> _AIM OF THE TASK_: Nothing but the pictures should be dropped; repeat the rest of the data below exactly.

[Extracted data entries]
* * * *
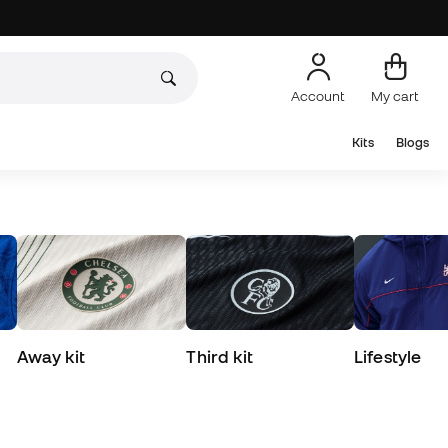
Account
My cart
Kits
Blogs
Away kit
Third kit
Lifestyle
* * * *
> _TASK OUTPUT_:
Account
My cart
Kits
Blogs
Away kit
Third kit
Lifestyle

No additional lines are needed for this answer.